Over the years, he watched cognitively-impaired patients wander off and saw the stress it put on caregivers and government resources. In his rural community, three people with dementia died of exposure last year.

Hornberger wanted to know if navigation difficulties began before memory problems set in, which could lead to an earlier dementia diagnosis. The problem was, there was no wayfinding test, so no one had studied how healthy people navigated, either. Then, in July 2015, Hornberger attended a workshop about how gaming can help science.

“I had this lightbulb moment that navigation is so integral to lots of video games,” he tells I Advance Senior Care. “I thought, ‘What if we use a game to measure navigation?’”

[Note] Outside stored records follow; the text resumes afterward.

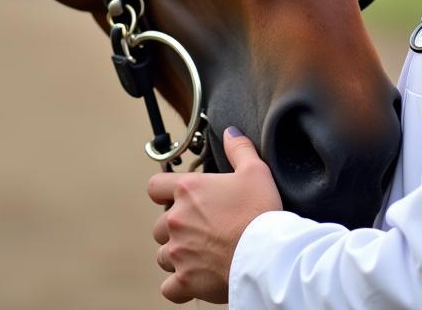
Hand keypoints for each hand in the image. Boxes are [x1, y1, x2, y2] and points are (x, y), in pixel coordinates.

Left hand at [148, 127, 281, 303]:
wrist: (267, 256)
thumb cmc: (260, 212)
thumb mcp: (255, 171)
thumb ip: (239, 148)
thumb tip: (230, 132)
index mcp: (188, 190)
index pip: (155, 187)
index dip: (164, 192)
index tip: (179, 199)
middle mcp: (177, 219)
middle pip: (159, 225)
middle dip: (175, 228)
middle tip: (201, 230)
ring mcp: (178, 252)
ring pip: (163, 255)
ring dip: (177, 255)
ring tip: (201, 254)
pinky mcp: (185, 280)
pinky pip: (169, 288)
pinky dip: (179, 286)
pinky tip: (194, 279)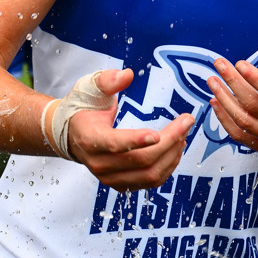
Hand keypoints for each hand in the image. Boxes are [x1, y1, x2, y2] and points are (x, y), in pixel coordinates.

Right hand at [67, 68, 193, 190]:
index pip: (115, 144)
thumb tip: (128, 75)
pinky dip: (166, 167)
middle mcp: (100, 163)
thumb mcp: (91, 88)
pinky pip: (149, 182)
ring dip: (171, 155)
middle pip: (140, 161)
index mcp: (91, 139)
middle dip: (168, 142)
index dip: (136, 141)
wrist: (72, 133)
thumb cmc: (84, 108)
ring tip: (183, 134)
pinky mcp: (121, 183)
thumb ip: (108, 80)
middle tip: (186, 122)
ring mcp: (111, 177)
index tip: (157, 134)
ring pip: (148, 175)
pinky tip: (175, 149)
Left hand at [207, 42, 257, 154]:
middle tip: (219, 65)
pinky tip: (215, 103)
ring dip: (224, 101)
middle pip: (254, 106)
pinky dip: (225, 121)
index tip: (240, 63)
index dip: (255, 79)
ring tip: (213, 81)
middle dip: (233, 84)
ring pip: (244, 122)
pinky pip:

Hornberger and Hugo Spiers of University College London partnered with Glitchers, a British-based boutique video game developer, to create a mobile game to study wayfinding and establish global benchmarks. Their idea was brought to life in Sea Hero Quest, an immersive journey of an adult son helping his aging father, a fisherman, recover lost memories.

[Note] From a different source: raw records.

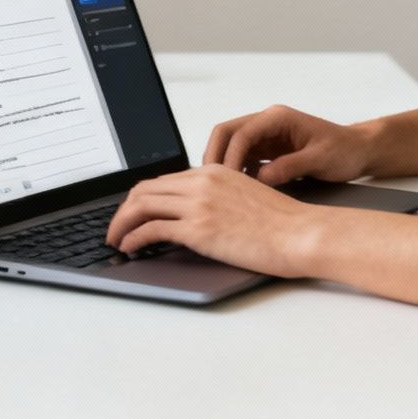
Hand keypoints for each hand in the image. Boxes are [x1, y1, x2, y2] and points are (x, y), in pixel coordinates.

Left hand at [104, 164, 322, 276]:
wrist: (302, 233)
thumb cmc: (284, 223)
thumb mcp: (245, 196)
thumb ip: (218, 197)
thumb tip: (195, 215)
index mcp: (213, 171)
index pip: (163, 180)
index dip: (141, 198)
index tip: (132, 213)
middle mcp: (201, 182)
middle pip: (145, 190)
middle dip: (123, 209)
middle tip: (115, 227)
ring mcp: (198, 204)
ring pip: (141, 206)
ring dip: (121, 224)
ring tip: (115, 239)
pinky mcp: (198, 228)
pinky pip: (152, 229)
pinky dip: (133, 238)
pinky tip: (130, 247)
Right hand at [203, 104, 375, 185]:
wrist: (359, 151)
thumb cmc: (345, 150)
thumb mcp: (321, 159)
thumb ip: (291, 166)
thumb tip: (263, 178)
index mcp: (278, 118)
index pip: (241, 132)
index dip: (231, 156)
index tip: (227, 180)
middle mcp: (267, 123)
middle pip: (226, 133)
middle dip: (215, 156)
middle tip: (210, 181)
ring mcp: (265, 136)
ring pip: (230, 145)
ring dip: (222, 164)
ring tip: (218, 188)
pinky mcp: (267, 150)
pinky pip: (242, 158)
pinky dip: (235, 172)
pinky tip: (237, 190)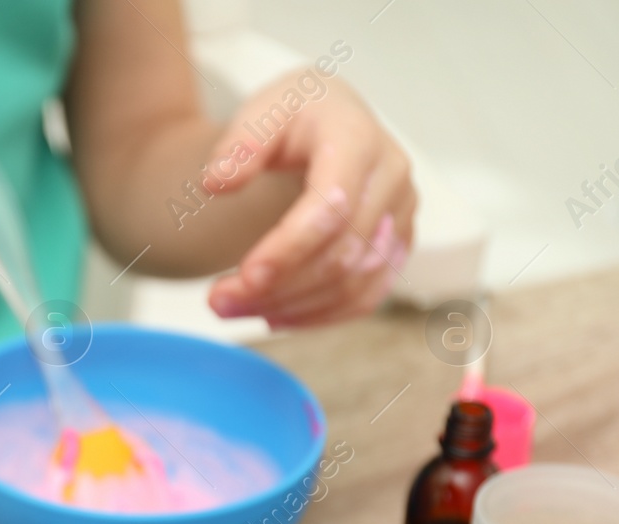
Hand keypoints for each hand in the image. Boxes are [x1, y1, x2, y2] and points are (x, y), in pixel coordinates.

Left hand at [202, 71, 414, 328]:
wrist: (328, 118)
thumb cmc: (292, 115)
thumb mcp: (260, 112)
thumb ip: (238, 144)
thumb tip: (218, 183)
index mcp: (357, 138)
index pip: (331, 207)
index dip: (288, 250)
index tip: (243, 278)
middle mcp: (391, 176)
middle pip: (342, 254)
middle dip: (279, 288)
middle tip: (217, 303)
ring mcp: (400, 213)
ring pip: (355, 282)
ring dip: (293, 307)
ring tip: (234, 309)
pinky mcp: (397, 244)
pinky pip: (367, 295)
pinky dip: (320, 316)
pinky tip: (274, 316)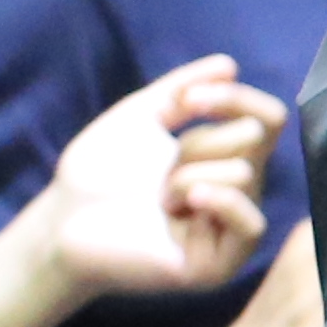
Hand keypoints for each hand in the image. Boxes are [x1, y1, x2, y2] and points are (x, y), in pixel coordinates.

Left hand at [31, 57, 283, 311]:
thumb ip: (180, 89)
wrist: (60, 221)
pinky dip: (218, 202)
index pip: (266, 118)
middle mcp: (236, 189)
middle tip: (160, 173)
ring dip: (186, 177)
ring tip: (158, 201)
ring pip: (243, 175)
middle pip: (252, 140)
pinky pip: (250, 223)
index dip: (235, 100)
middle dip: (196, 144)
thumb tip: (229, 64)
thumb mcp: (137, 118)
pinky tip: (183, 204)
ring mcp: (229, 227)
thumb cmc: (95, 173)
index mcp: (222, 156)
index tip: (187, 101)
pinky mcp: (219, 262)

Similarly, Pietro Michelucci, PhD, executive director at the Human Computation Institute to solve problems that can’t be automated and found one in the work of Chris B. Schaffer, associate professor of biomedical engineering at Cornell University. Schaffer and colleagues are exploring the relationship between dementia and reduced blood flow in the brain. They found people with dementia have transient, repeated stalled capillaries in the brain, which is compacted by a buildup of blood cells.

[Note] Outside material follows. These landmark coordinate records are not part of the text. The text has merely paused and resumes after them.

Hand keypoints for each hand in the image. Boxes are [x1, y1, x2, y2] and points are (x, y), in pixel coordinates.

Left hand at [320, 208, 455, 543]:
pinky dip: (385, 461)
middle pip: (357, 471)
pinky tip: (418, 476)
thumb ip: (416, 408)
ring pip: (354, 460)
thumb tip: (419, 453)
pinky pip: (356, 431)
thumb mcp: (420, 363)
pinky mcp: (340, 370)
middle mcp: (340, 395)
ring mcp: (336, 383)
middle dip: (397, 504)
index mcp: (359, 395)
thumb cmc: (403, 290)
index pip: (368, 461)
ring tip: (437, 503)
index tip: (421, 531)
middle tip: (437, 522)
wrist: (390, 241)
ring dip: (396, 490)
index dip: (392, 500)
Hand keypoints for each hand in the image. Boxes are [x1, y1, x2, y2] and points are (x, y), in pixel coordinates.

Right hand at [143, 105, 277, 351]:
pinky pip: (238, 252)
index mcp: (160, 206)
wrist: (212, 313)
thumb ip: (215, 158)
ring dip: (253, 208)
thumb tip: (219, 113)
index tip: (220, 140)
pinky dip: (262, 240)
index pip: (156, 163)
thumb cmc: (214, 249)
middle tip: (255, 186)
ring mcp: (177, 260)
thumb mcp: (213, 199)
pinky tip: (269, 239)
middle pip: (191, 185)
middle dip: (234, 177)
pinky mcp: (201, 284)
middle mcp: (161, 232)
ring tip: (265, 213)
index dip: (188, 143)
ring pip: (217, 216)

They developed specialized imaging methods to watch black and white video of clogged blood vessels. Their experiments have the potential to offer a new model for Alzheimer’s disease, but data analysis is a painstaking, manual process. It takes trained researchers about a week to collect data from each experiment but an entire year to analyze it.

“In terms of normal research progress, that’s glacial,” Michelucci says. “It’s hard to maintain a research program when you have to wait a year to get every single result because you’re doing research that’s often predicated on the results from your last experiment. So basically, he projected that it would take three to six decades to complete the research leading to a treatment target based on their existing work. Anyone with Alzheimer’s today or anyone who knows someone with Alzheimer’s today doesn’t want to wait 30 to 60 years for a treatment. That’s not viable.”

So Michelucci and the Human Computation Institute developed Stall Catchers, which turns the analytic task of annotating blood vessels into a game. By crowdsourcing analysis to citizen scientists, it is expected to speed up Schaffer’s research by a factor of 30 to just a few years. That means people with early stage Alzheimer’s could see a treatment in their lifetime.

Mass appeal

Gaming taps into the rewards system of the brain. It motivates people to keep playing by embarking on epic quests, battling enemies, earning points and revealing new challenges. It’s also inherently fun. 

Sea Hero Quest resembles a casual game with its high-resolution graphics and immersive storytelling. The look and feel is an intentional way to appeal to players of all backgrounds and abilities. “We didn’t just want the people who wanted to do this because of helping dementia research,” Hornberger says. “We wanted to have people involved in general.”

Traditionally, clinical research has meant filling out surveys or making trips to a physical facility. It’s expensive and time consuming for both researchers and participants. The games allow players to contributed to massive longitudinal studies, become citizen scientists and speed up clinical findings.

“The greatest obstacle to getting effective treatment is simply getting people enrolled in studies,” Weiner says. “We have lots of things to try out, but we need to do the studies.”

Weiner created the online Brain Health Registry more than three years ago to make clinical trials more accessible and convenient. People go online, sign a consent form and answer questions about themselves or a loved one regarding their health, family history, medications, cognition and complete assessments adapted through partnerships with Cogstate, Lumos Labs and MemTrax. More than 50,000 people have opted to enroll, and tens of thousands have returned.